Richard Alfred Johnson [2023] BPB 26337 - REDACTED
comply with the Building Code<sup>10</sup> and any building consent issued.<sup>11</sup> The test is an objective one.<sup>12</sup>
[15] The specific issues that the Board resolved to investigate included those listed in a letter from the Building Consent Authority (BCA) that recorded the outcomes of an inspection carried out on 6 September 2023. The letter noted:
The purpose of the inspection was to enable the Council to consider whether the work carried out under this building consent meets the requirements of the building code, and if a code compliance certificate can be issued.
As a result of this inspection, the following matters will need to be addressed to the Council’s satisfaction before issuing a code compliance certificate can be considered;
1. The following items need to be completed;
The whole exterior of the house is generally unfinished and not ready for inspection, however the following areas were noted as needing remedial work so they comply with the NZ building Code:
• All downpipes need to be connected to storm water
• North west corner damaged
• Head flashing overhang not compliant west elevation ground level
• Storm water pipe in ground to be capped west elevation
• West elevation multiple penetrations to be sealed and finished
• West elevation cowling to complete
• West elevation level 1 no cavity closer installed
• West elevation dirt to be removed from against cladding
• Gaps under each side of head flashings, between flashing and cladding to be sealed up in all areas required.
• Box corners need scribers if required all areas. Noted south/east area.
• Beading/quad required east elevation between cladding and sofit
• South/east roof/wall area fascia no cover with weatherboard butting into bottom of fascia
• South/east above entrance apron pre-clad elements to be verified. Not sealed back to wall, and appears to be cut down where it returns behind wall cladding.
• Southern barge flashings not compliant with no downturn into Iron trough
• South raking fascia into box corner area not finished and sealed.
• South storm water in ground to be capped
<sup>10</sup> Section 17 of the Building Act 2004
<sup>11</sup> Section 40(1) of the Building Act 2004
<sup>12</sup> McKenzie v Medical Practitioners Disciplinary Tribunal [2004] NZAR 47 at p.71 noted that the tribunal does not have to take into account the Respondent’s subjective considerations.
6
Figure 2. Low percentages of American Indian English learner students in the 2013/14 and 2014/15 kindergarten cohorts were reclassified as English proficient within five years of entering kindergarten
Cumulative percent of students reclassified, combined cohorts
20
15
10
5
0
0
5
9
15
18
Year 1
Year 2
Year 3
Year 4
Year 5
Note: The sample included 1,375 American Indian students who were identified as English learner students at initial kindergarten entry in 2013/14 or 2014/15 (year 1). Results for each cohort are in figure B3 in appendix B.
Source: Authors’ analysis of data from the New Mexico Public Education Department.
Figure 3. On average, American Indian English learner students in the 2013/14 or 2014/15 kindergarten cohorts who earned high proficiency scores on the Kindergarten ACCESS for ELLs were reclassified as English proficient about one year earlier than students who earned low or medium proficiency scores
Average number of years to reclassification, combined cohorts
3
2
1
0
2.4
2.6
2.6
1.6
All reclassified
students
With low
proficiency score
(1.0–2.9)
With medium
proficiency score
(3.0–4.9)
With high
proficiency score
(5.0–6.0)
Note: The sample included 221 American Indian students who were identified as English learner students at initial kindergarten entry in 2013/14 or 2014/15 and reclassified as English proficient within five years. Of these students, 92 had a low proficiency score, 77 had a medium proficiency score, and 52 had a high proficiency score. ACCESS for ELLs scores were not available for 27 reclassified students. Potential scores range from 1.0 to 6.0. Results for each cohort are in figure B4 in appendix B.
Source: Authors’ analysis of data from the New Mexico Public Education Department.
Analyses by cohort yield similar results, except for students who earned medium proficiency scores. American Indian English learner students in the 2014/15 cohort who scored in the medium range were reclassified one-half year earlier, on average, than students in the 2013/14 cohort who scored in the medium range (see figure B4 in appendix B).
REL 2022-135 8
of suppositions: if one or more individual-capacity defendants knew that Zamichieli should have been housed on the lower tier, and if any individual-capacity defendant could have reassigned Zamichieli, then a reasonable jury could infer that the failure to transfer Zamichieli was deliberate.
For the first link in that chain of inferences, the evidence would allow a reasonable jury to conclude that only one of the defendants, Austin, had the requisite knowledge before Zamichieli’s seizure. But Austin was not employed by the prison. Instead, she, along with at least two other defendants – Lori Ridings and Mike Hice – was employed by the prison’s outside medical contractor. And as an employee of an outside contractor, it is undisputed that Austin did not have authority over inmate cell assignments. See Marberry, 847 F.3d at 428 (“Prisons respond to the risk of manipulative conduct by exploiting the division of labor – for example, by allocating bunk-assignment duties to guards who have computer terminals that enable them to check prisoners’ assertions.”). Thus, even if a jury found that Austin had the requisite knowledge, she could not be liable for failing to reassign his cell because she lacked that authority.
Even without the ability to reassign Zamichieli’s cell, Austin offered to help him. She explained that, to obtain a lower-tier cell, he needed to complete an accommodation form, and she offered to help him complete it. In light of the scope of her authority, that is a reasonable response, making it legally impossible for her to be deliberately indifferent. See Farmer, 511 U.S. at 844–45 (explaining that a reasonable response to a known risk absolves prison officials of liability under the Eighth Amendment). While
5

WORK INSTRUCTIONS:
Reproduce exactly the final stretch of the listing, starting at the line that contains "of suppositions: if" and ending with the last line.

YOUR RESPONSE:
of suppositions: if one or more individual-capacity defendants knew that Zamichieli should have been housed on the lower tier, and if any individual-capacity defendant could have reassigned Zamichieli, then a reasonable jury could infer that the failure to transfer Zamichieli was deliberate.
For the first link in that chain of inferences, the evidence would allow a reasonable jury to conclude that only one of the defendants, Austin, had the requisite knowledge before Zamichieli’s seizure. But Austin was not employed by the prison. Instead, she, along with at least two other defendants – Lori Ridings and Mike Hice – was employed by the prison’s outside medical contractor. And as an employee of an outside contractor, it is undisputed that Austin did not have authority over inmate cell assignments. See Marberry, 847 F.3d at 428 (“Prisons respond to the risk of manipulative conduct by exploiting the division of labor – for example, by allocating bunk-assignment duties to guards who have computer terminals that enable them to check prisoners’ assertions.”). Thus, even if a jury found that Austin had the requisite knowledge, she could not be liable for failing to reassign his cell because she lacked that authority.
Even without the ability to reassign Zamichieli’s cell, Austin offered to help him. She explained that, to obtain a lower-tier cell, he needed to complete an accommodation form, and she offered to help him complete it. In light of the scope of her authority, that is a reasonable response, making it legally impossible for her to be deliberately indifferent. See Farmer, 511 U.S. at 844–45 (explaining that a reasonable response to a known risk absolves prison officials of liability under the Eighth Amendment). While
5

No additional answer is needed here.